Florida cops snuck cameras into massage parlors years before Robert Kraft’s prostitution sting

Billionaire Robert Kraft’s lawyers claim police clearly violated the law when they secretly planted cameras inside a massage parlor. But it wasn’t the first time cops have used the controversial tactic.

In South Florida, the police have used court-approved warrants to spy on and record private rubdowns for prostitution stings. Officers in Boca Raton used secret cameras for similar massage-parlor crackdowns at least twice — in 2007 and 2014, charging dozens of johns and madams, records show.

State and federal laws prevent law enforcement agencies from using secret cameras for investigations that are specifically limited to prostitution. This has set the stage for Kraft’s lawyers, who’ve turned his criminal charges into a test case for whether cops can legally carry out such “sneak and peek” operations.

The stealthy surveillance has raised the issue of privacy against a national backdrop of people worrying about high-tech government snooping.
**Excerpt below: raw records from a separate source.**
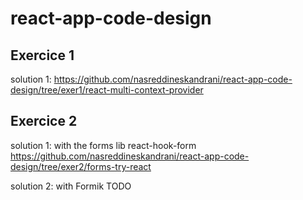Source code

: # react-app-code-design

## Exercice 1

solution 1:  https://github.com/nasreddineskandrani/react-app-code-design/tree/exer1/react-multi-context-provider

## Exercice 2

solution 1: with the forms lib react-hook-form
https://github.com/nasreddineskandrani/react-app-code-design/tree/exer2/forms-try-react

solution 2: with Formik
TODO
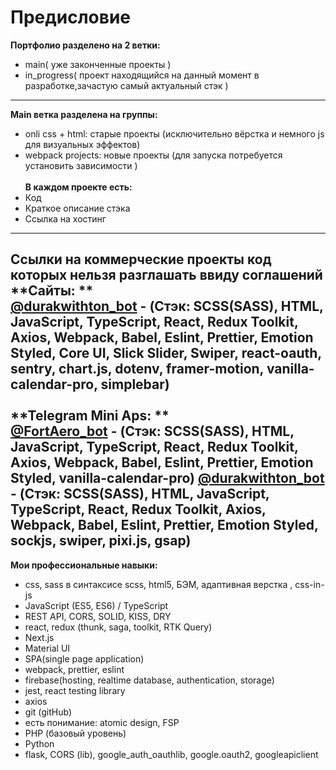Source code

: # Предисловие
**Портфолио разделено на 2 ветки:**
<br>
- main( уже законченные проекты )
- in_progress( проект находящийся на данный момент в разработке,зачастую самый актуальный стэк )
---
**Main ветка разделена на группы:**
<br>  
- onli css + html: старые проекты (исключительно вёрстка и немного js для визуальных эффектов)
- webpack projects: новые проекты (для запуска потребуется установить зависимости ) 
<br><br>
**В каждом проекте есть:**
- Код
- Краткое описание стэка
- Ссылка на хостинг
---
**Ссылки на коммерческие проекты код которых нельзя разглашать ввиду соглашений**
<br>
**Сайты: **
<br>
[@durakwithton_bot](https://t.me/durakwithton_bot) - (Стэк: SCSS(SASS), HTML, JavaScript, TypeScript, React, Redux Toolkit, Axios, Webpack, Babel, Eslint, Prettier, Emotion Styled, Core UI, Slick Slider, Swiper, react-oauth, sentry, chart.js, dotenv, framer-motion, vanilla-calendar-pro, simplebar)
<br><br>
**Telegram Mini Aps: **
<br>
[@FortAero_bot](https://t.me/FortAero_bot) - (Стэк: SCSS(SASS), HTML, JavaScript, TypeScript, React, Redux Toolkit, Axios, Webpack, Babel, Eslint, Prettier, Emotion Styled, vanilla-calendar-pro)
[@durakwithton_bot](https://t.me/durakwithton_bot) - (Стэк: SCSS(SASS), HTML, JavaScript, TypeScript, React, Redux Toolkit, Axios, Webpack, Babel, Eslint, Prettier, Emotion Styled, sockjs, swiper, pixi.js, gsap)
---
**Мои профессиональные навыки:**
- css, sass в синтаксисе scss, html5, БЭМ, адаптивная верстка , css-in-js
- JavaScript (ES5, ES6) / TypeScript
- REST API, CORS, SOLID, KISS, DRY
- react, redux (thunk, saga, toolkit, RTK Query)
- Next.js
- Material UI
- SPA(single page application)
- webpack, prettier, eslint
- firebase(hosting, realtime database, authentication, storage)
- jest, react testing library
- axios
- git (gitHub)
- есть понимание: atomic design, FSP
- PHP (базовый уровень)
- Python
- flask, CORS (lib), google_auth_oauthlib, google.oauth2, googleapiclient
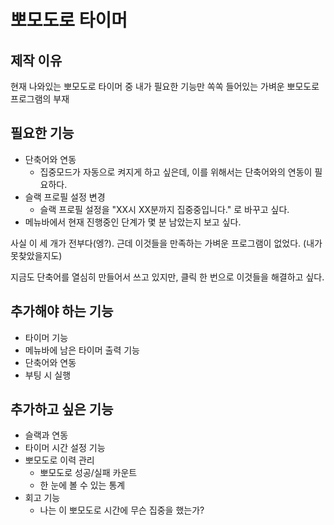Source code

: #  뽀모도로 타이머

## 제작 이유
현재 나와있는 뽀모도로 타이머 중 내가 필요한 기능만 쏙쏙 들어있는 가벼운 뽀모도로 프로그램의 부재

## 필요한 기능
- 단축어와 연동
    - 집중모드가 자동으로 켜지게 하고 싶은데, 이를 위해서는 단축어와의 연동이 필요하다. 
- 슬랙 프로필 설정 변경
    - 슬랙 프로필 설정을 "XX시 XX분까지 집중중입니다." 로 바꾸고 싶다.
- 메뉴바에서 현재 진행중인 단계가 몇 분 남았는지 보고 싶다. 

사실 이 세 개가 전부다(엥?). 근데 이것들을 만족하는 가벼운 프로그램이 없었다. (내가 못찾았을지도)

지금도 단축어를 열심히 만들어서 쓰고 있지만, 클릭 한 번으로 이것들을 해결하고 싶다.

## 추가해야 하는 기능
- 타이머 기능
- 메뉴바에 남은 타이머 출력 기능
- 단축어와 연동
- 부팅 시 실행

## 추가하고 싶은 기능
- 슬랙과 연동
- 타이머 시간 설정 기능
- 뽀모도로 이력 관리
    - 뽀모도로 성공/실패 카운트
    - 한 눈에 볼 수 있는 통계
- 회고 기능
    - 나는 이 뽀모도로 시간에 무슨 집중을 했는가? 

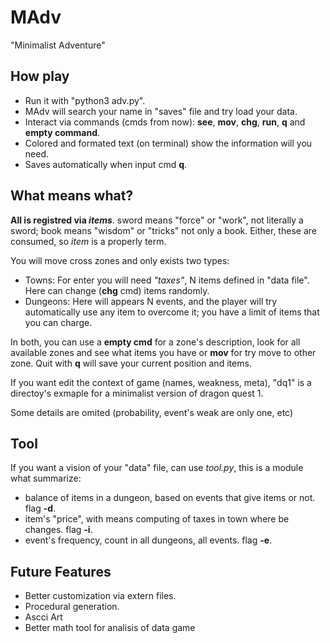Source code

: # MAdv
"Minimalist Adventure"

## How play
* Run it with "python3 adv.py".
* MAdv will search your name in "saves" file and try load your data.
* Interact via commands (cmds from now): __see__, __mov__, __chg__, __run__, __q__ and __empty command__.
* Colored and formated text (on terminal) show the information will you need.
* Saves automatically when input cmd __q__.

## What means what?
__All is registred via _items___. sword means "force" or "work", not literally a sword; book means "wisdom" or "tricks" not only a book. Either, these are consumed, so _item_ is a properly term.

You will move cross zones and only exists two types:
- Towns: For enter you will need _"taxes"_, N items defined in "data file". Here can change (__chg__ cmd) items randomly.
- Dungeons: Here will appears N events, and the player will try automatically use any item to overcome it; you have a limit of items that you can charge.

 In both, you can use a __empty cmd__ for a zone's description, look for all available zones and see what items you have or __mov__ for try move to other zone. Quit with __q__ will save your current position and items.

If you want edit the context of game (names, weakness, meta), "dq1" is a directoy's exmaple for a minimalist version of dragon quest 1.

Some details are omited (probability, event's weak are only one, etc)

## Tool
If you want a vision of your "data" file, can use _tool.py_, this is a module what summarize:
- balance of items in a dungeon, based on events that give items or not. flag __-d__.
- item's "price", with means computing of taxes in town where be changes. flag __-i__.
- event's frequency, count in all dungeons, all events. flag __-e__.

## Future Features
- Better customization via extern files.
- Procedural generation.
- Ascci Art
- Better math tool for analisis of data game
In the Boca Raton cases, no celebrities were involved and hardly anyone raised a fuss over the covert filming. And those are just the times when “sneak and peek warrants” were revealed through news accounts of massage parlor busts.

Yet now there’s a furor over the misdemeanor charges faced by Kraft, the 77-year-old New England Patriots owner over his visits in January to the Orchids of Asia Spa in Jupiter.

Battling secret cameras

Many of the legal questions surrounding the Kraft case remain unanswered: Did the Jupiter police go too far with their sneak-and-peek tactic to go after prostitution?